Alle drei Schiffe wurden wenig später, am 2. Mai 1945, von britischen Flugzeugen angegriffen, wobei die „Cap Arcona“ und die „Thielbeck“ auf offenem Meer versenkt wurden. Es ist bisher nicht deutlich, ob die Briten wussten, dass sich KZ-Häftlinge an Bord befanden. Möglicherweise gingen sie von der Flucht deutscher Wehrmachts- und SS-Truppen aus. Tausende Häftlinge verloren jedenfalls bei diesem Angriff ihr Leben. Die „Athen“ wurde im Hafen von Neustadt zwar schwer beschädigt, aber versank nicht.

In den neunziger Jahren des 20. Jahrhunderts fing Alfons Matthys, Sohn von Jules, an, das Schicksal seines Vaters aufzuklären. Auf Grund seiner Recherchen wurden in Gent die sechs gestorben Widerstandskämpfer der „OIP“ mit einem „Stolperstein“ in der Meersstraat 138, wo sich früher das Werk befand, geehrt.

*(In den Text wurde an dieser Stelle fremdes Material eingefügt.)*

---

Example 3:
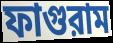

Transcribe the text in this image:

ফাগুরাম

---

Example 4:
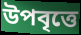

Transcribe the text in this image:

উপবৃত্তে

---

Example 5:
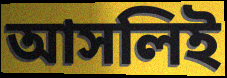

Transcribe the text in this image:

আসলিইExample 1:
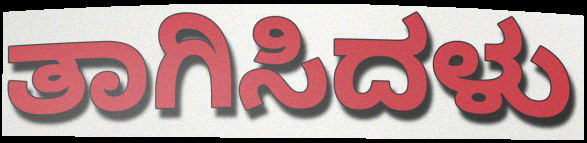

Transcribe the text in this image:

ತಾಗಿಸಿದಳು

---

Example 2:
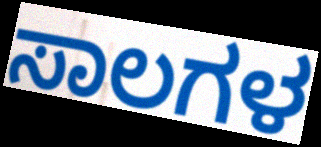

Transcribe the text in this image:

ಸಾಲಗಳ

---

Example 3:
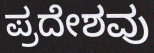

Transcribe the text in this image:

ಪ್ರದೇಶವು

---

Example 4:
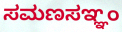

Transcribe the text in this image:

ಸಮಣಸಞ್ಞಂ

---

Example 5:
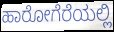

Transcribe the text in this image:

ಹಾರೋಗೆರೆಯಲ್ಲಿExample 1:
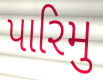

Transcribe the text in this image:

પારિમુ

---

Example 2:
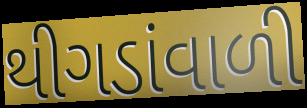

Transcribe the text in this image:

થીગડાંવાળી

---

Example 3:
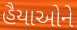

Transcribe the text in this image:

હૈયાઓને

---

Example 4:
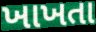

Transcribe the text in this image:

ખાખતા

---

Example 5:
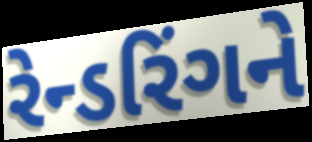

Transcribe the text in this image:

રેન્ડરિંગને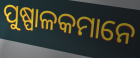
ପୁଷ୍ପାଳକମାନେ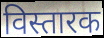
विस्तारक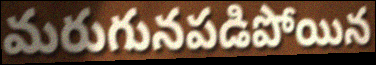
మరుగునపడిపోయిన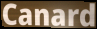
Canard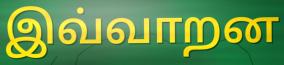
இவ்வாறன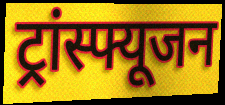
ट्रांस्फ्यूजन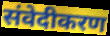
संवेदीकरण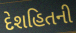
દેશહિતની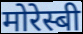
मोरेस्बी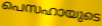
പെസഹായുടെ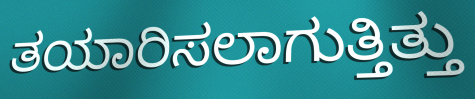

September 2019 erschien von Alfons Matthys eine ausführliche schriftliche Dokumentation in niederländischer Sprache mit dem Titel „Jules Matthys en de 8 van OIP“. Vom Buch ist jeweils ein Exemplar vorhanden in der KZ Gedenkstätte Neuengamme sowie im Denkort Bunker Valentin.

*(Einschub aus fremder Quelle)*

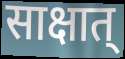
साक्षात्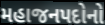
મહાજનપદોનો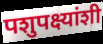
पशुपक्ष्यांशी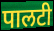
पालटी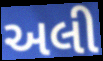
અલી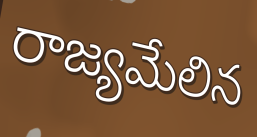
రాజ్యమేలిన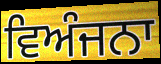
ਵਿਅੰਜਨਾ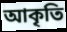
আকৃতি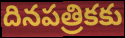
దినపత్రికకు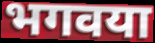
भगवया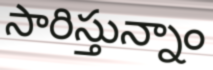
సారిస్తున్నాం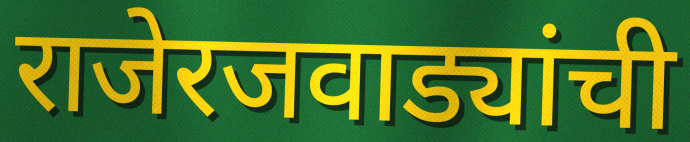
राजेरजवाड्यांची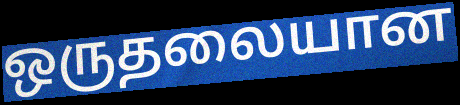
ஒருதலையானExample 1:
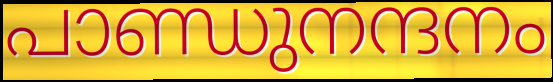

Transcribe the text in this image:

പാണ്ഡുനന്ദനം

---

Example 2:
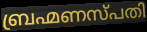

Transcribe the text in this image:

ബ്രഹ്മണസ്പതി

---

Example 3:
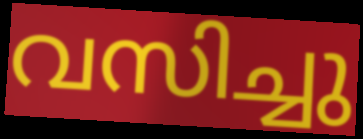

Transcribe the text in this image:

വസിച്ചു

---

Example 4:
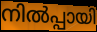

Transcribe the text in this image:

നിൽപ്പായി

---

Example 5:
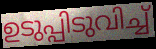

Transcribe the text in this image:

ഉടുപ്പിടുവിച്ച്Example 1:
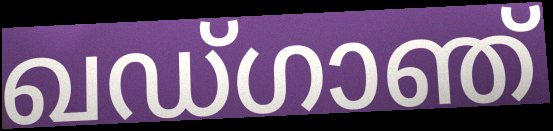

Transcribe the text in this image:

ഖഡ്ഗാഞ്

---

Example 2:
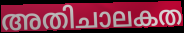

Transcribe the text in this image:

അതിചാലകത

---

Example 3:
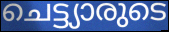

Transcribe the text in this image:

ചെട്ട്യാരുടെ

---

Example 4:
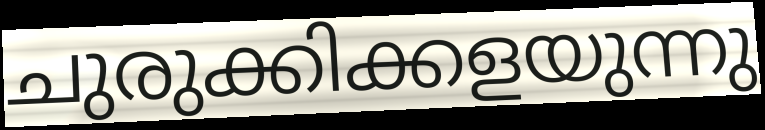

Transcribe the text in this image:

ചുരുക്കിക്കളയുന്നു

Bildmaterial: Das eine Foto zeigt Jules Matthys. Es wurde von seinen ehemaligen Nachbarn eingerahmt. Das andere zeigt die eidesamtliche Erklärung von Alfons De Vlieger und Willy Dekeghel, die hiermit den Tod von Jules Matthys „in ihren Armen“ auf der „Athen bekunden.